> [Exercise data]
═══
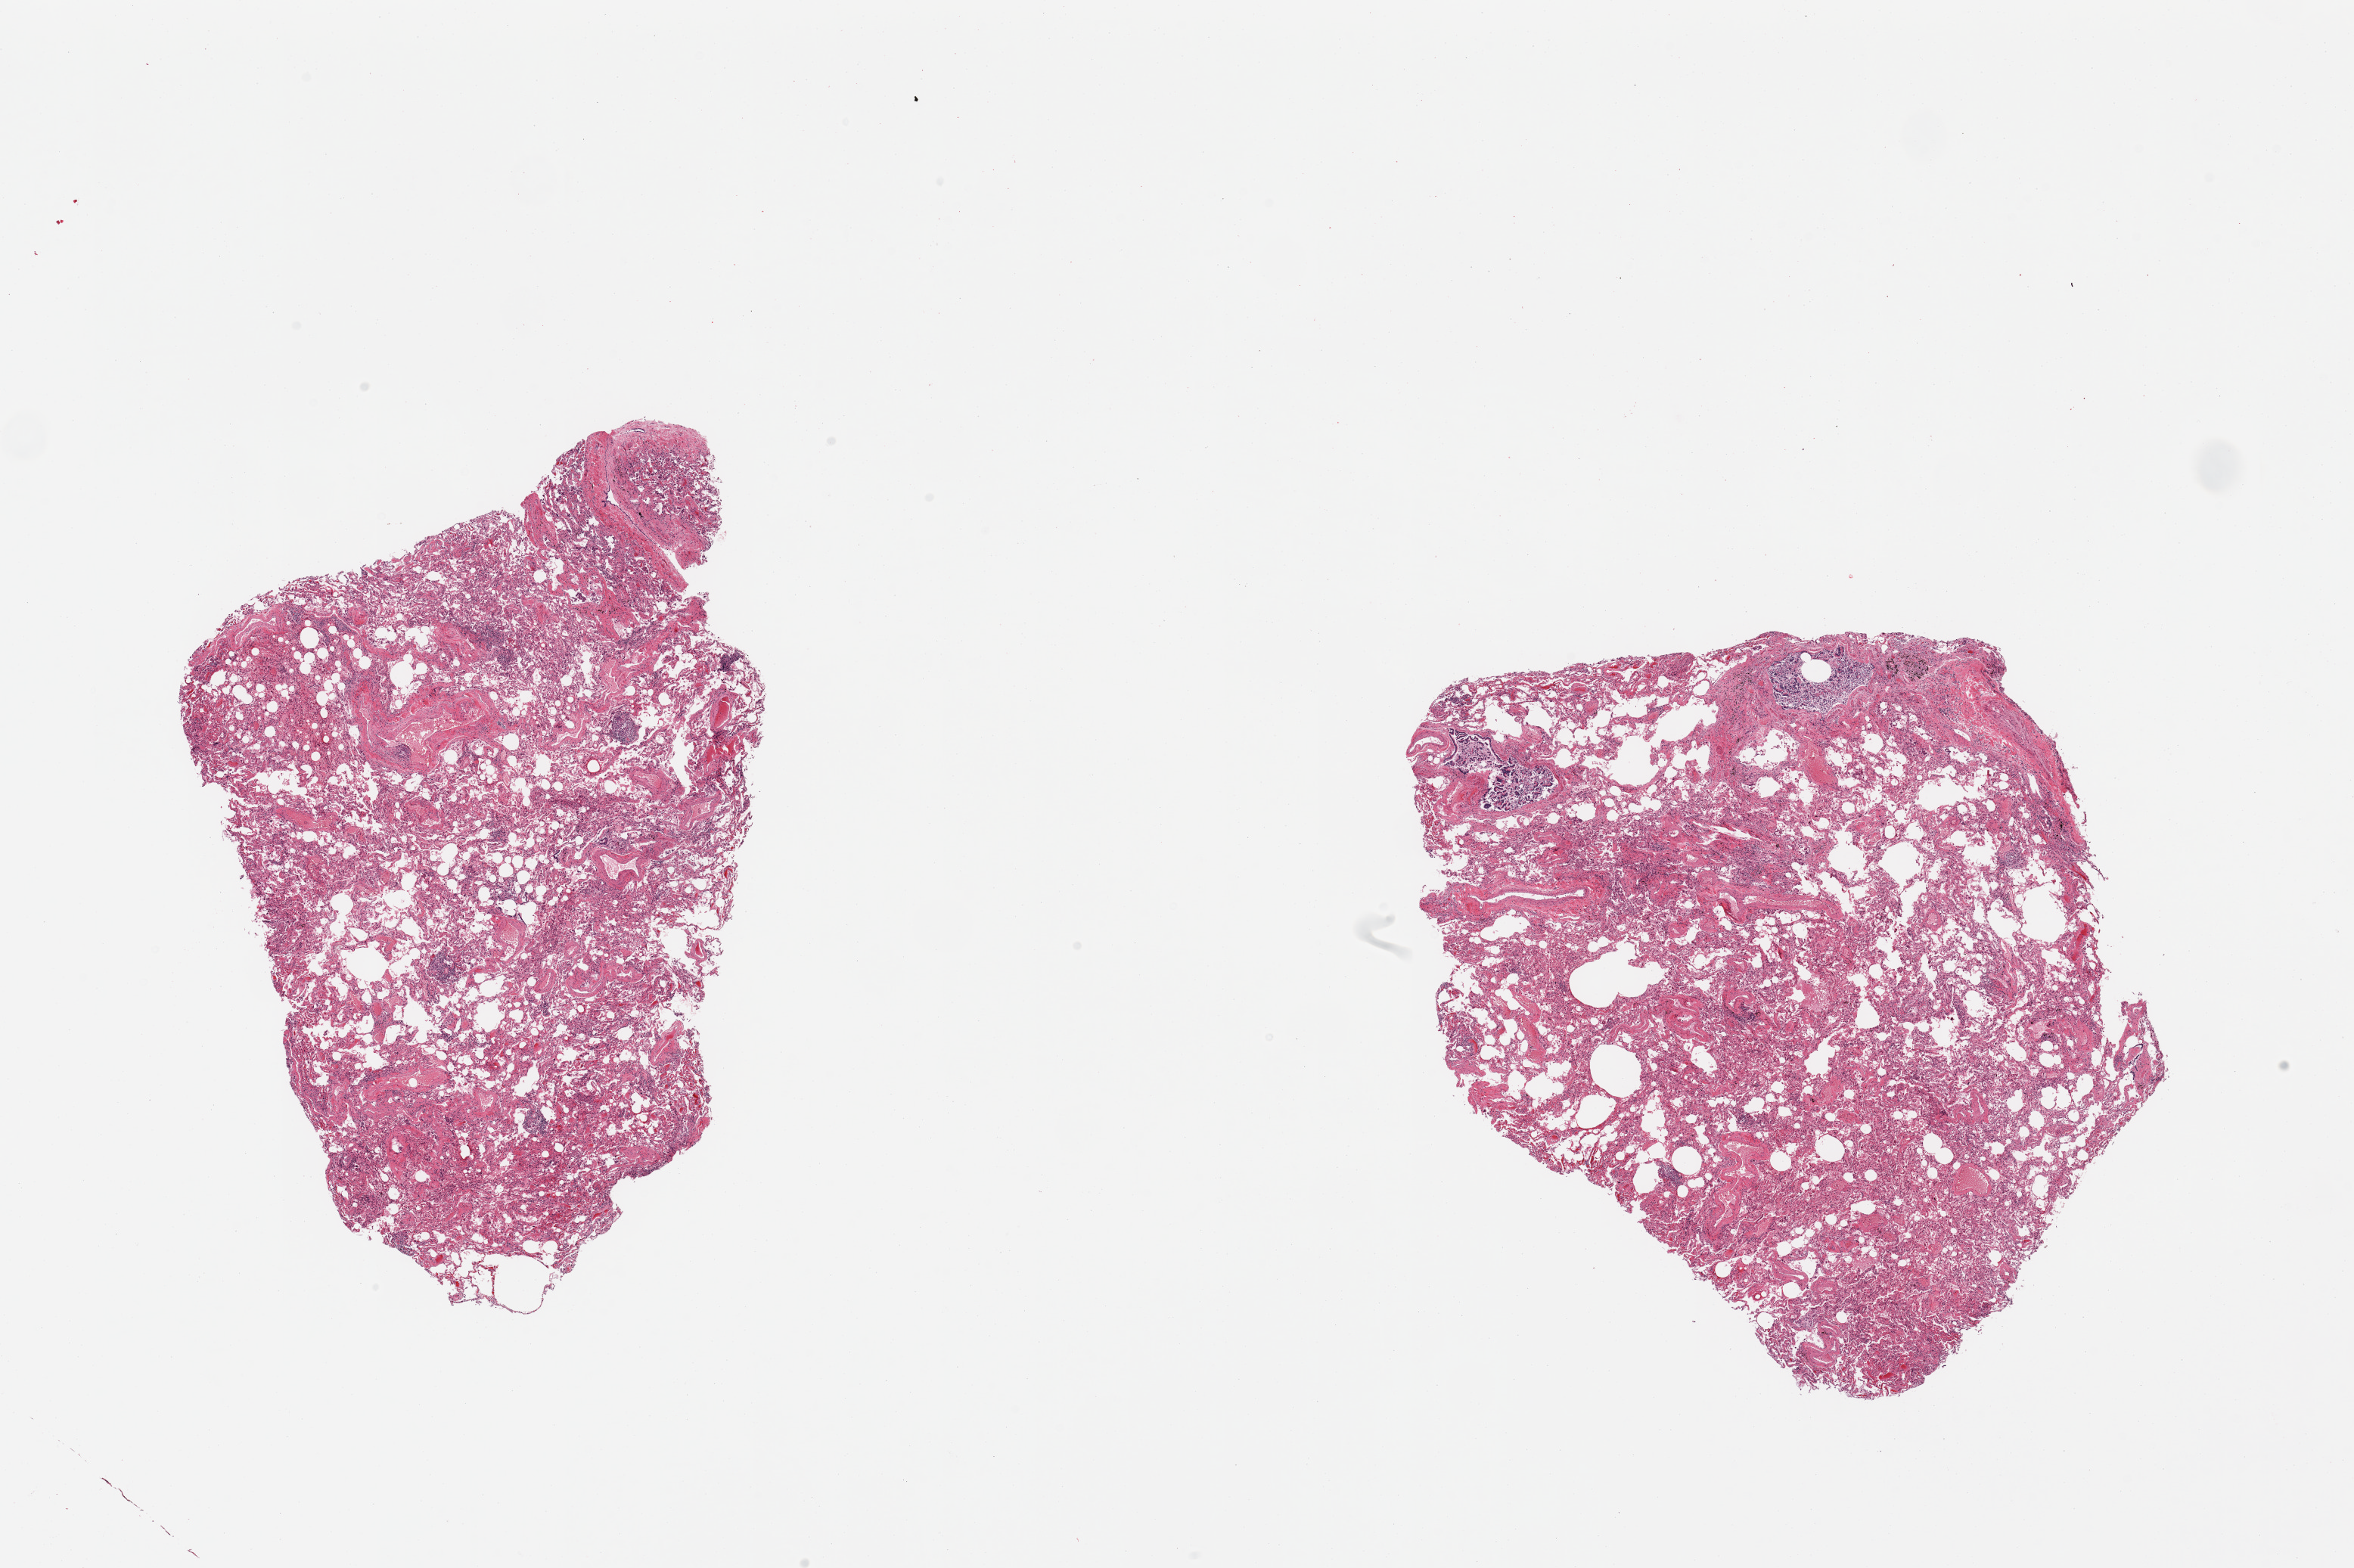
Digitized H&E-stained section, brightfield — shown as a low-resolution overview of the whole scanned area (about 24.6 x 16.4 mm, from a 20x scan); PAXgene-fixed, paraffin-embedded tissue; target tissue: lung; tissue donor sample. Donor: male.
Review note (as recorded): 2 pieces; congestion, emphysema-like changes, thickened alveolar walls and atelectasis; sloughed bronchial epithelium; one piece contains several noncaseating granulomata with foreign-body type giant cells.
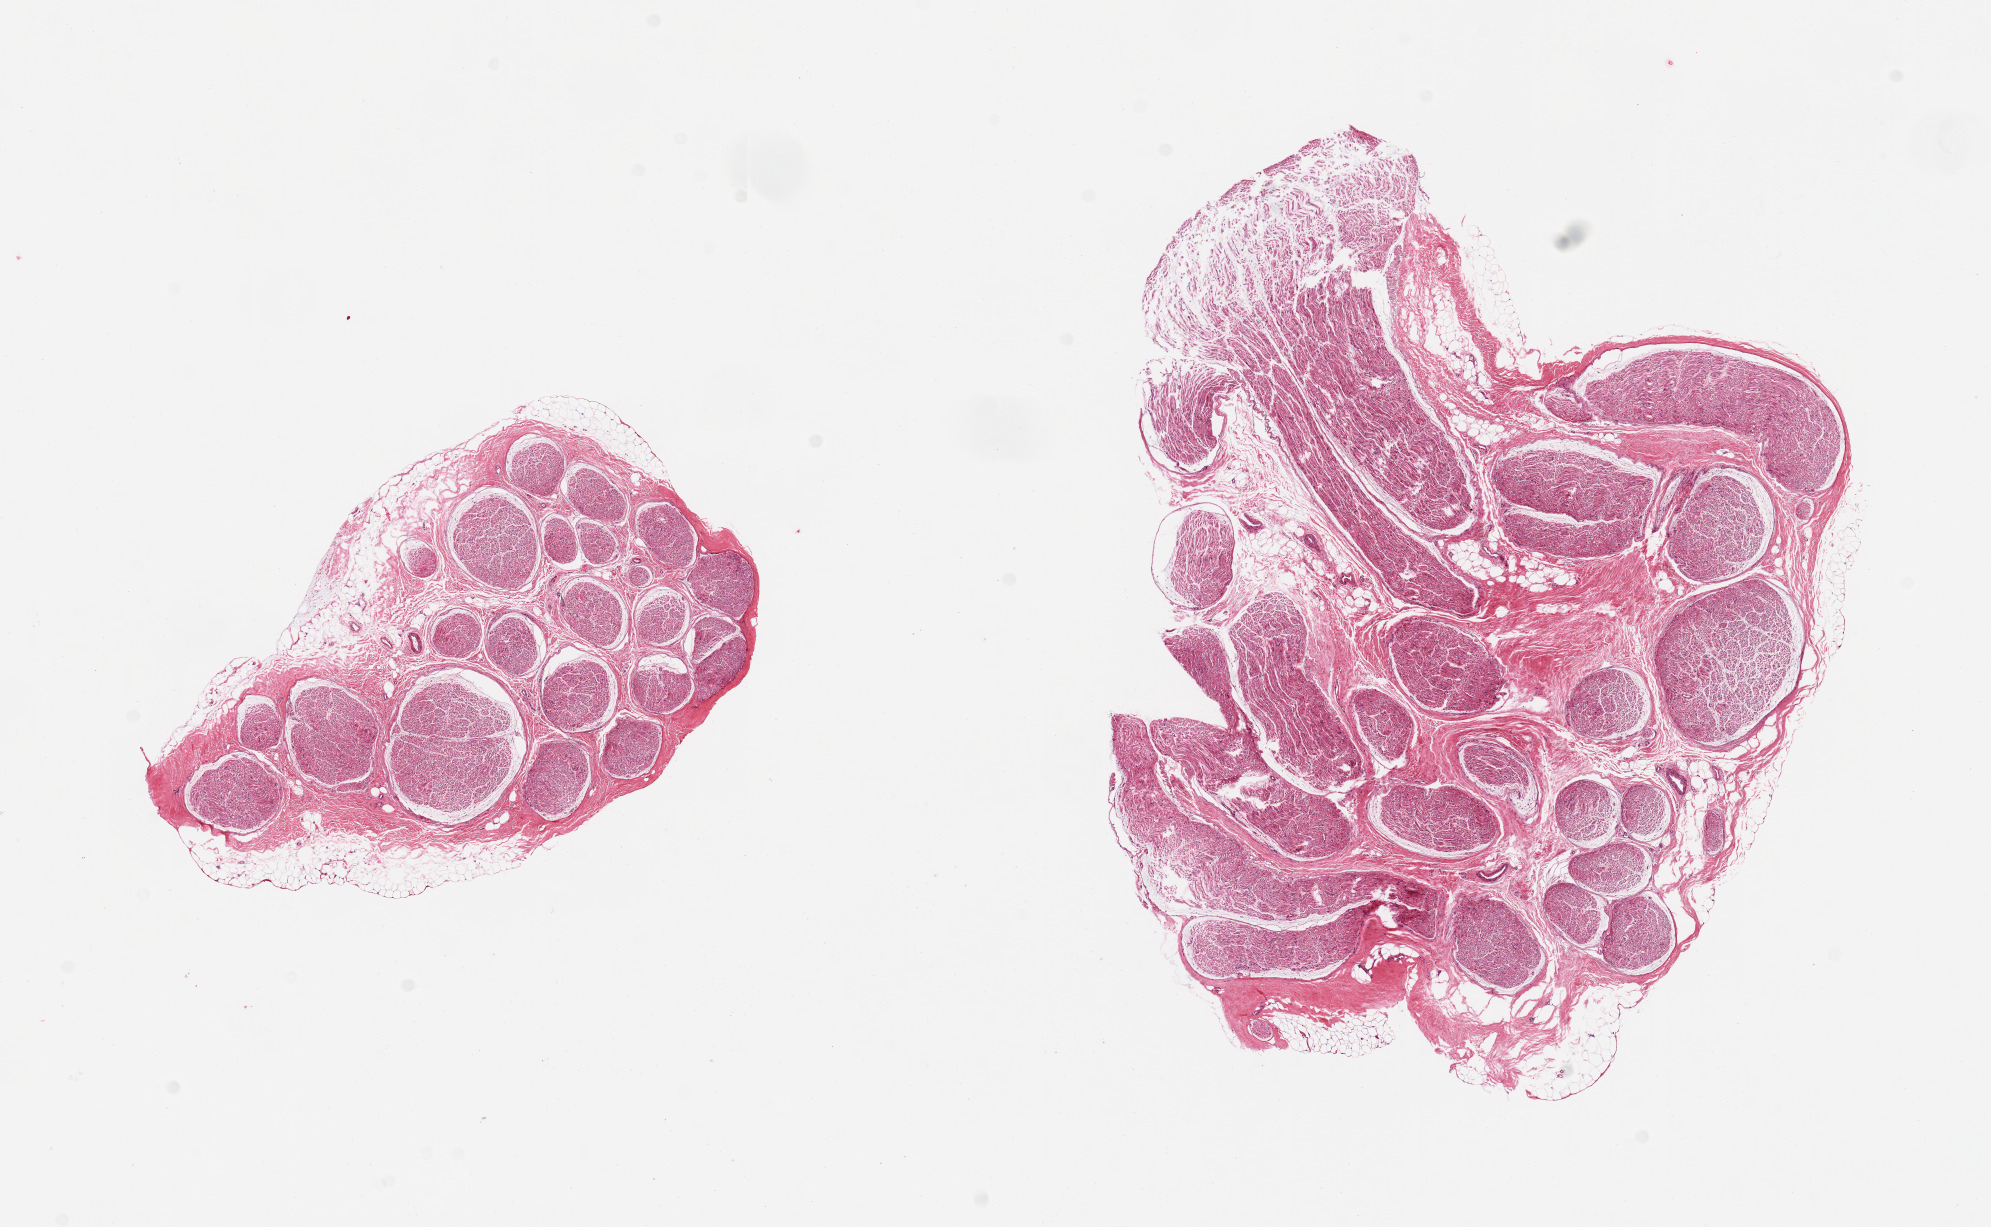
Hematoxylin and eosin (H&E) whole-slide image — low-resolution overview of the scanned area, about 15.8 x 9.7 mm (slide scanned at 20x). PAXgene-fixed paraffin-embedded (PFPE) section. Sampled site (target tissue): tibial nerve. Tissue donor sample.
* reviewer comment on this tissue sample: 2 pieces; 10% internal & external fat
═══
> [Requirement]
Leave the pictures out and restate the listing word for word.

> [Expected answer]
Digitized H&E-stained section, brightfield — shown as a low-resolution overview of the whole scanned area (about 24.6 x 16.4 mm, from a 20x scan); PAXgene-fixed, paraffin-embedded tissue; target tissue: lung; tissue donor sample. Donor: male.
Review note (as recorded): 2 pieces; congestion, emphysema-like changes, thickened alveolar walls and atelectasis; sloughed bronchial epithelium; one piece contains several noncaseating granulomata with foreign-body type giant cells.
Hematoxylin and eosin (H&E) whole-slide image — low-resolution overview of the scanned area, about 15.8 x 9.7 mm (slide scanned at 20x). PAXgene-fixed paraffin-embedded (PFPE) section. Sampled site (target tissue): tibial nerve. Tissue donor sample.
* reviewer comment on this tissue sample: 2 pieces; 10% internal & external fat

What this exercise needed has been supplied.